::: INPUT DATA

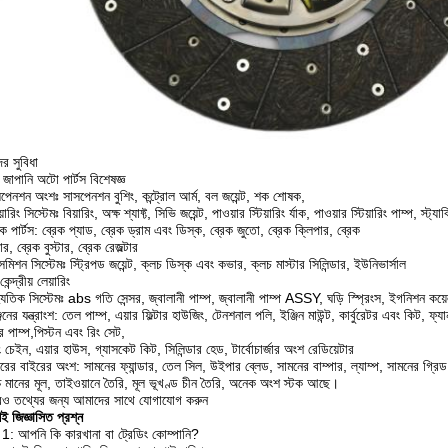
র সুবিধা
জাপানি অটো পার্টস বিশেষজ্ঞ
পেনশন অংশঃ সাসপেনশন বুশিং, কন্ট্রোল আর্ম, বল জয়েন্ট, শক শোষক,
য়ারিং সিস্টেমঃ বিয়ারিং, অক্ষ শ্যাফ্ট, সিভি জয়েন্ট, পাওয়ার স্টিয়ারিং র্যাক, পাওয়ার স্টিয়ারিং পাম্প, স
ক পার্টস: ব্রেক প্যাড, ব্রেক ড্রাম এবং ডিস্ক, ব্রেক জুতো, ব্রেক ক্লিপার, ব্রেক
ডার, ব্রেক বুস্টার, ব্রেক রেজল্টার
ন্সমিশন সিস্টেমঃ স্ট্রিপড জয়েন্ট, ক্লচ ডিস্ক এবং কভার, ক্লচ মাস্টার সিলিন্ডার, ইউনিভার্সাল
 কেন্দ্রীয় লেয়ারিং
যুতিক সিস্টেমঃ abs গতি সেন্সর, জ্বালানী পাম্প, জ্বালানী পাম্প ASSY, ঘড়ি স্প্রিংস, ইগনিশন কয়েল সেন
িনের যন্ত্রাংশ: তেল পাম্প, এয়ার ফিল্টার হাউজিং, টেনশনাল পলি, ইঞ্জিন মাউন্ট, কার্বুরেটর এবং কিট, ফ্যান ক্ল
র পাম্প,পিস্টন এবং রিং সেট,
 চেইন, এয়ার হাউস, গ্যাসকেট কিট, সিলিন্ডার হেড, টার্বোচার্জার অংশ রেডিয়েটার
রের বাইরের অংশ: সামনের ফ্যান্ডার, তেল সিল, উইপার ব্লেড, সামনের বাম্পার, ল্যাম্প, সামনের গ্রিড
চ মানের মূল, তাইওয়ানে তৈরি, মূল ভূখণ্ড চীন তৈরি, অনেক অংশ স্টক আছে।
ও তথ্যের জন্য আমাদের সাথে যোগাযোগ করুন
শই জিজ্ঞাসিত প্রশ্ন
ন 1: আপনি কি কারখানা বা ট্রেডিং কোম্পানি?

::::::

*REQUIRED ACTION*. Skip every line before the one containing "জাপানি অটো পার্টস বিশেষজ্ঞ". Retype that line and the rest through the last one exactly as they stand in the listing.

*RESULT OF THIS EXERCISE*.
জাপানি অটো পার্টস বিশেষজ্ঞ
পেনশন অংশঃ সাসপেনশন বুশিং, কন্ট্রোল আর্ম, বল জয়েন্ট, শক শোষক,
য়ারিং সিস্টেমঃ বিয়ারিং, অক্ষ শ্যাফ্ট, সিভি জয়েন্ট, পাওয়ার স্টিয়ারিং র্যাক, পাওয়ার স্টিয়ারিং পাম্প, স
ক পার্টস: ব্রেক প্যাড, ব্রেক ড্রাম এবং ডিস্ক, ব্রেক জুতো, ব্রেক ক্লিপার, ব্রেক
ডার, ব্রেক বুস্টার, ব্রেক রেজল্টার
ন্সমিশন সিস্টেমঃ স্ট্রিপড জয়েন্ট, ক্লচ ডিস্ক এবং কভার, ক্লচ মাস্টার সিলিন্ডার, ইউনিভার্সাল
 কেন্দ্রীয় লেয়ারিং
যুতিক সিস্টেমঃ abs গতি সেন্সর, জ্বালানী পাম্প, জ্বালানী পাম্প ASSY, ঘড়ি স্প্রিংস, ইগনিশন কয়েল সেন
িনের যন্ত্রাংশ: তেল পাম্প, এয়ার ফিল্টার হাউজিং, টেনশনাল পলি, ইঞ্জিন মাউন্ট, কার্বুরেটর এবং কিট, ফ্যান ক্ল
র পাম্প,পিস্টন এবং রিং সেট,
 চেইন, এয়ার হাউস, গ্যাসকেট কিট, সিলিন্ডার হেড, টার্বোচার্জার অংশ রেডিয়েটার
রের বাইরের অংশ: সামনের ফ্যান্ডার, তেল সিল, উইপার ব্লেড, সামনের বাম্পার, ল্যাম্প, সামনের গ্রিড
চ মানের মূল, তাইওয়ানে তৈরি, মূল ভূখণ্ড চীন তৈরি, অনেক অংশ স্টক আছে।
ও তথ্যের জন্য আমাদের সাথে যোগাযোগ করুন
শই জিজ্ঞাসিত প্রশ্ন
ন 1: আপনি কি কারখানা বা ট্রেডিং কোম্পানি?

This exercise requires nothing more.